# The BEST cab I have ever heard. Period.



## 1SweetRide (Oct 25, 2016)

This has been on my wish list for a long while. Finally had some time and cash to put the order in. It arrived today. So small! I ordered it in British Racing Green tolex with a silver grille and a Celestion G12M-65 Creamback Classic speaker at 8 Ohms. What kind of tones can this little thing put out anyway?

Hooked it up to my Orange Micro Dark and my God, the tones. Full, rich and harmonically complex. Loud too. Way loud enough to gig with a heavy drummer in a large room. This cabinet is unbelievable. It fills my entire room. And, it's non-directional. No need to be standing directly in line with it to hear the damn thing. You know how with traditional guitar cabs, if you move more than 10 degrees off-axis, the sound cuts out by about 80%? Not this one. 

Currently hooked up to the H&K Black Spirit which doesn't put out a lot of bottom end on the clean channel. Flicked the low-filter shelf to off (little switch beside the speaker jacks on the cab) and the H&K came to life.

I still can't get over how good this sounds. It's pricey but what a feeling when the sound makes you feel alive.


----------



## MarkM (May 23, 2019)

Never heard of this before, did you bring it in from the UK directly?

Pricey is right!!


----------



## Tone Chaser (Mar 2, 2014)

How effective is the adjustment at the back of the cab?


----------



## Frenchy99 (Oct 15, 2016)

Nice looking! 

Will have to read up on it.


----------



## Brian Johnston (Feb 24, 2019)

Curious to hear a sound comparison, if you can.


----------



## 1SweetRide (Oct 25, 2016)

MarkM said:


> Never heard of this before, did you bring it in from the UK directly?
> 
> Pricey is right!!


Yup, direct from the UK. Only took two days to get here after they shipped it. Pretty impressive. I guess the airlines are filling seats with cargo now


----------



## 1SweetRide (Oct 25, 2016)

Tone Chaser said:


> How effective is the adjustment at the back of the cab?

Requirements.
Translate into French this sentence from the forum thread: "This has been on my wish list for a long while." Base every response solely on the forum thread above.

Data records.
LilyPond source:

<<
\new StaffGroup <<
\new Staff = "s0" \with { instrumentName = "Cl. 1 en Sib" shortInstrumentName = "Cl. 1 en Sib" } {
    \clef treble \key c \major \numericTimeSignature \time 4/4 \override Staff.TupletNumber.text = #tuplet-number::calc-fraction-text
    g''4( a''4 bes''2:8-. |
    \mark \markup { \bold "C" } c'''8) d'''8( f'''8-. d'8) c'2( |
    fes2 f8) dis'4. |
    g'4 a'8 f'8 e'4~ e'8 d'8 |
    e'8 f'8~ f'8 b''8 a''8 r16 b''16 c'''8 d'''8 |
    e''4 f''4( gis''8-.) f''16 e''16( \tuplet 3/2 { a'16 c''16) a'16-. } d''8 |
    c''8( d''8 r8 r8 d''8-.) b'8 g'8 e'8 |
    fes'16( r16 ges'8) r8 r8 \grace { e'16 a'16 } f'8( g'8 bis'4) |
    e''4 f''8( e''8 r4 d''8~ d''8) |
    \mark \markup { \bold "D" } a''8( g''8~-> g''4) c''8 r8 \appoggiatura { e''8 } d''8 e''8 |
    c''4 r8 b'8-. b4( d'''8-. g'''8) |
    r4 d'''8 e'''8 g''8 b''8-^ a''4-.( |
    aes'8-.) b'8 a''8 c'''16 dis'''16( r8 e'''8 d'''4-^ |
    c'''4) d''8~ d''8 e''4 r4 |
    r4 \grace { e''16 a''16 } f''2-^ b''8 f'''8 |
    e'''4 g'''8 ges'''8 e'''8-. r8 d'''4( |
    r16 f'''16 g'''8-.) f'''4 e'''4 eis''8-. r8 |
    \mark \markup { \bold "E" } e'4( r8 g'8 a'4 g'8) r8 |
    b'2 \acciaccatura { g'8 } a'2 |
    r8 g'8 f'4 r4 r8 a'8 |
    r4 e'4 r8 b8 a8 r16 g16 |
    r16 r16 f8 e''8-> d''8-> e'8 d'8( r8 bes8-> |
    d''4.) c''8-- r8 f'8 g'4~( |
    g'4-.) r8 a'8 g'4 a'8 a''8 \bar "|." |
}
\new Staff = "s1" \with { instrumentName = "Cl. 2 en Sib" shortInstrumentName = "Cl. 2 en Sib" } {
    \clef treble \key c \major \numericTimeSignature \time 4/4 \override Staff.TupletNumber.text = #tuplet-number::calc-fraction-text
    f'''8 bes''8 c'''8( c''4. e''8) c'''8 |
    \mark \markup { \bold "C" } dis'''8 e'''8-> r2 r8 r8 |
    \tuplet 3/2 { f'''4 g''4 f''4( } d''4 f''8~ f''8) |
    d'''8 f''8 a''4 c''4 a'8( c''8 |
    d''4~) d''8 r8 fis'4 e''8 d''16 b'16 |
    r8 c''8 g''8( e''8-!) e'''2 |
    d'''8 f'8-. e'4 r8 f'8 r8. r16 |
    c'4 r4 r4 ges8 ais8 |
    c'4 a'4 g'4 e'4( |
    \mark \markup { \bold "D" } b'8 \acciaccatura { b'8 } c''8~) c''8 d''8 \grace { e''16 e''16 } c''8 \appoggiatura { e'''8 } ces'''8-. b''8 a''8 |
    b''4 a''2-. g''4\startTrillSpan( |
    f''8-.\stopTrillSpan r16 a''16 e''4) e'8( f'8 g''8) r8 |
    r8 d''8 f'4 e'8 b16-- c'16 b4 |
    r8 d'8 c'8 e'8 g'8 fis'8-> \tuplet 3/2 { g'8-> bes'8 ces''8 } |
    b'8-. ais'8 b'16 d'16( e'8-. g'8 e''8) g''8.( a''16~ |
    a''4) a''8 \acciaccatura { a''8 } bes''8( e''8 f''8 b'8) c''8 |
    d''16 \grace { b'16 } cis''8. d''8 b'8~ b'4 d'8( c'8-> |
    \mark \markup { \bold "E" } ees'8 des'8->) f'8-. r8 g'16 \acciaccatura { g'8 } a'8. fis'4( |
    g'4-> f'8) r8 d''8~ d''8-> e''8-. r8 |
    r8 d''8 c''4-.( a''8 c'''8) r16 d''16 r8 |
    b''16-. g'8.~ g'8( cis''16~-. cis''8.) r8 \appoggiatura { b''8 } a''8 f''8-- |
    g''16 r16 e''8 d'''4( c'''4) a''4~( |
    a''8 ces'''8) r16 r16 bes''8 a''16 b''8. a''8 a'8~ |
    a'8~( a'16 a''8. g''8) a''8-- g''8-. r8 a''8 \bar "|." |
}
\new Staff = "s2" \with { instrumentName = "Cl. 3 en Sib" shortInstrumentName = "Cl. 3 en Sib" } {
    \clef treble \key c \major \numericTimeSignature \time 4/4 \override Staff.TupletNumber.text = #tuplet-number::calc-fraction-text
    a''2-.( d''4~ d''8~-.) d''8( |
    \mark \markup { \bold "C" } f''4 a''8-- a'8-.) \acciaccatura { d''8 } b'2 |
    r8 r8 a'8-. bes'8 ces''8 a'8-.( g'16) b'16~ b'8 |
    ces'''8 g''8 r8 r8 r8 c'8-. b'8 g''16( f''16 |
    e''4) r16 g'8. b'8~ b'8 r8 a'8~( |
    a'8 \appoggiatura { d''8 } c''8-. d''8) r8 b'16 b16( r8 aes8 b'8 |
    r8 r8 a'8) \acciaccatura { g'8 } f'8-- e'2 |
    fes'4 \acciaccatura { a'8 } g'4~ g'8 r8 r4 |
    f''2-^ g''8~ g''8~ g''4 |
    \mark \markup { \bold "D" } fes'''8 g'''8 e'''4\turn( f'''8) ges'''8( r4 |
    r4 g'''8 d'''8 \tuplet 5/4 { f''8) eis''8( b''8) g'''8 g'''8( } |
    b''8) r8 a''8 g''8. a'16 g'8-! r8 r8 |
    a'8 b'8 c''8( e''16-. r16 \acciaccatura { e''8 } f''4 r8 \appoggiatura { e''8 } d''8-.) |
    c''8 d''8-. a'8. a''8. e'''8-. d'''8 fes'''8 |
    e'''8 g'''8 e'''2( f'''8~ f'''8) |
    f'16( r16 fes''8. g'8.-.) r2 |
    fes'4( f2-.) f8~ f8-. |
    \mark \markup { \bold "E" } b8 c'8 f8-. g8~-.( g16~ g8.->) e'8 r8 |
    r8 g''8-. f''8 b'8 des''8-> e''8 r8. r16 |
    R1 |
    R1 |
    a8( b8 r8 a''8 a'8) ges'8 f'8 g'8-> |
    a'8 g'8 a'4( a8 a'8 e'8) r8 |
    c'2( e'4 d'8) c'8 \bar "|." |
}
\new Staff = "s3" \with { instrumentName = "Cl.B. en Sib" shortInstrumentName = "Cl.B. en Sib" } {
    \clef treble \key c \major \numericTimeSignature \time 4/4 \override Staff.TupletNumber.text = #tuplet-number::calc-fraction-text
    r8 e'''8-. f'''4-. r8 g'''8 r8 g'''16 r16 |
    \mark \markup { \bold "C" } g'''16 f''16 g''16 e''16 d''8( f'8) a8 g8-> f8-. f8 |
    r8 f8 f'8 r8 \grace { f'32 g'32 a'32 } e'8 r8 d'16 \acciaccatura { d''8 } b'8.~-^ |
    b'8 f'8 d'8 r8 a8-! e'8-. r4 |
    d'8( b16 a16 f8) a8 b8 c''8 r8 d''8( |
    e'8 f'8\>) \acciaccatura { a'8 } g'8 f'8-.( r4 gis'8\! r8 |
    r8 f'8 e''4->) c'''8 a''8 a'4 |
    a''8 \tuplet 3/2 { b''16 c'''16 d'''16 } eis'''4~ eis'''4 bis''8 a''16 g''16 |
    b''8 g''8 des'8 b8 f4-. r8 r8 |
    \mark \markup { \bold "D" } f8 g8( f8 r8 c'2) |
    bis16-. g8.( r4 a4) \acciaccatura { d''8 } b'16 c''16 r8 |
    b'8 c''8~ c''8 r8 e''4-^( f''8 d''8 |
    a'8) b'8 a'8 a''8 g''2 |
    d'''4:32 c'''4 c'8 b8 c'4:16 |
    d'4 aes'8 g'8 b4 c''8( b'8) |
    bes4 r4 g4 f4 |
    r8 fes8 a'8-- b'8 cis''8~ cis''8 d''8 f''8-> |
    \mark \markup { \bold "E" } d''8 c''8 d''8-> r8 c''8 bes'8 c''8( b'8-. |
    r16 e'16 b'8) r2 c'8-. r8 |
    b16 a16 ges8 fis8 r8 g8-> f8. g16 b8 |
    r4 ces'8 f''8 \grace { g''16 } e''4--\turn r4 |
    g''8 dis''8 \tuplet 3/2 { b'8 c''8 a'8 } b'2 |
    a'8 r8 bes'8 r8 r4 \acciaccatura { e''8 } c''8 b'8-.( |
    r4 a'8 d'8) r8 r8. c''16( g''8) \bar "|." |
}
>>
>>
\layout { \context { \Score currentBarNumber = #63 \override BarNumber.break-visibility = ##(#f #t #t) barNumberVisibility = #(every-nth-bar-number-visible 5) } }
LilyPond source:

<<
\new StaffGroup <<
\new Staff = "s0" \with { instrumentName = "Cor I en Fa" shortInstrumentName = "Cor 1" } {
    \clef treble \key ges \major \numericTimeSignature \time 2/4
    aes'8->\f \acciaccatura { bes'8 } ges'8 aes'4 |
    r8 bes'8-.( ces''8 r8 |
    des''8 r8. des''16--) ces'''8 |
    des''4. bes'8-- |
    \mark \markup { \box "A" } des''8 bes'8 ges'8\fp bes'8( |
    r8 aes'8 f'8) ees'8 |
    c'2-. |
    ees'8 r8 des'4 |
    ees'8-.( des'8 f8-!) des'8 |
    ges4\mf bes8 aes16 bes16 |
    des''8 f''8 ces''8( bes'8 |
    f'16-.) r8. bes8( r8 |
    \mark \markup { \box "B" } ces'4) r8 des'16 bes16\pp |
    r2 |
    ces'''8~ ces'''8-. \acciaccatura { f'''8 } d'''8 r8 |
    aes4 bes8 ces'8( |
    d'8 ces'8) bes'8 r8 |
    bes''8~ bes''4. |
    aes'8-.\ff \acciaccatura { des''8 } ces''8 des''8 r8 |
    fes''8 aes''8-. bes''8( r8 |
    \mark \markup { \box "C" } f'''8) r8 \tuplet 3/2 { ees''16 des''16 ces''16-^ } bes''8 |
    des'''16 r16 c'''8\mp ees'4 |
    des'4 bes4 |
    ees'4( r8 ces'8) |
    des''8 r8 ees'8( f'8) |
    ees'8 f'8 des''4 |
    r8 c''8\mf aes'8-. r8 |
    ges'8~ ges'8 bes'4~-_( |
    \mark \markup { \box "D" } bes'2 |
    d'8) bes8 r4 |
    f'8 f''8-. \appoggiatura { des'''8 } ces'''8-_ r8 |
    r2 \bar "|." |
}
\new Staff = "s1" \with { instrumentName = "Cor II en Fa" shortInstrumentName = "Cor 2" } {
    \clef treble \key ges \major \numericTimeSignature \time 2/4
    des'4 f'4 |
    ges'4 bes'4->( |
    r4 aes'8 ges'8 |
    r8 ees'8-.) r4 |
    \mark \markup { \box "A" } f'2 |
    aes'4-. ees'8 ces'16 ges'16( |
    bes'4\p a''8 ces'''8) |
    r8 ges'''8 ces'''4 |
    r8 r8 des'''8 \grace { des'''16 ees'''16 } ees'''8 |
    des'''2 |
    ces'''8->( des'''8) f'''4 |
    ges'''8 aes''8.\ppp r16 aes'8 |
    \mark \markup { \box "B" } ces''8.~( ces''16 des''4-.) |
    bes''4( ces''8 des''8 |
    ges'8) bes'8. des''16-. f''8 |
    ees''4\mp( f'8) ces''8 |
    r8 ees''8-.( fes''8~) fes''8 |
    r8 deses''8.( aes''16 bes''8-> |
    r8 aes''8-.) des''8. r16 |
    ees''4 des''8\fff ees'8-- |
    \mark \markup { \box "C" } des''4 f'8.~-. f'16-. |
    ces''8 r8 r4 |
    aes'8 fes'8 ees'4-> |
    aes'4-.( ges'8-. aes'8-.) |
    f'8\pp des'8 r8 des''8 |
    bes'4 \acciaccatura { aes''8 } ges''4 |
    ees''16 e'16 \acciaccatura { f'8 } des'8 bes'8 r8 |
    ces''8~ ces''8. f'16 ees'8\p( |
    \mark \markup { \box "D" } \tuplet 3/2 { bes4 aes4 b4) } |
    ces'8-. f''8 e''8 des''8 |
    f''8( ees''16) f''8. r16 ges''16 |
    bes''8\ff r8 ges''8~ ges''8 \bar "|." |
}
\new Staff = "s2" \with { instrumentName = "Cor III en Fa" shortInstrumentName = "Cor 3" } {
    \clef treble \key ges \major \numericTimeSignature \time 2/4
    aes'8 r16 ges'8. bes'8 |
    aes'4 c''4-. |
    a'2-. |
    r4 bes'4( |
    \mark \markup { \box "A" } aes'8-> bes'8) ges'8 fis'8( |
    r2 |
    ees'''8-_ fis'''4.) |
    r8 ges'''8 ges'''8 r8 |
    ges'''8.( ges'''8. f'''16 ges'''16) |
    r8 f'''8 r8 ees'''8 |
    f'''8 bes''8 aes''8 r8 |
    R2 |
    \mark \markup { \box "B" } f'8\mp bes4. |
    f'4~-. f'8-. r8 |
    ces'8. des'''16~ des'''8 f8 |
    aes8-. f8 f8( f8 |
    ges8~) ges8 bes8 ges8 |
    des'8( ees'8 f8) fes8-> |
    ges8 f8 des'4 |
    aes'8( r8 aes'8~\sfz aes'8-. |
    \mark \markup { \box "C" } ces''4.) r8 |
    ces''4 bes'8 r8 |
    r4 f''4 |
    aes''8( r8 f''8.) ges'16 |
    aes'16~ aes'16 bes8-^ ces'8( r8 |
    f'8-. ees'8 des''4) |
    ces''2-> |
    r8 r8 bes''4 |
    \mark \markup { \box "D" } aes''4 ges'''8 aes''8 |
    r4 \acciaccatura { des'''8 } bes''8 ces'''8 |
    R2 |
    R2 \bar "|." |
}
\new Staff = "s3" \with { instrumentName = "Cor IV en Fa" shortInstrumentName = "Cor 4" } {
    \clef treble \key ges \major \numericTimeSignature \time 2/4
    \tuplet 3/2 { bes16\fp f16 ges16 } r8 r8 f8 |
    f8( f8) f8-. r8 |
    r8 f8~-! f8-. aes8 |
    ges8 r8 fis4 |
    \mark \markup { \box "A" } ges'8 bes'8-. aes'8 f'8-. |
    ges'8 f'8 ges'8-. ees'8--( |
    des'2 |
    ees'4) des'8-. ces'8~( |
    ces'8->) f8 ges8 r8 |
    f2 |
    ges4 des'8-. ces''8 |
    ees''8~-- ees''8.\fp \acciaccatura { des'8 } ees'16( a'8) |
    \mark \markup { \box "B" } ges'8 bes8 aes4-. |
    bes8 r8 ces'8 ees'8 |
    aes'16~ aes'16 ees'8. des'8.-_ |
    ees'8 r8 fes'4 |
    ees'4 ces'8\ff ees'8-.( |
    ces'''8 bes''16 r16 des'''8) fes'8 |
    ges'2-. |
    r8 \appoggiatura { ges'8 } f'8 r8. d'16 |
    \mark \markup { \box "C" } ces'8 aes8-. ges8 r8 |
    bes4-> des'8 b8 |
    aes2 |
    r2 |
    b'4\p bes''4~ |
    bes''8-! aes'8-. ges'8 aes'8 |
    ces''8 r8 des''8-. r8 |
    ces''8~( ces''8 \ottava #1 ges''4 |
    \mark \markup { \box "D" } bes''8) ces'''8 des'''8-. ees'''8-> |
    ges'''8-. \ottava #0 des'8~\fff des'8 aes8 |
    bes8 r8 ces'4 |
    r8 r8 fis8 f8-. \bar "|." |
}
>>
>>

Completed task.
Cela figure sur ma liste de souhaits depuis longtemps.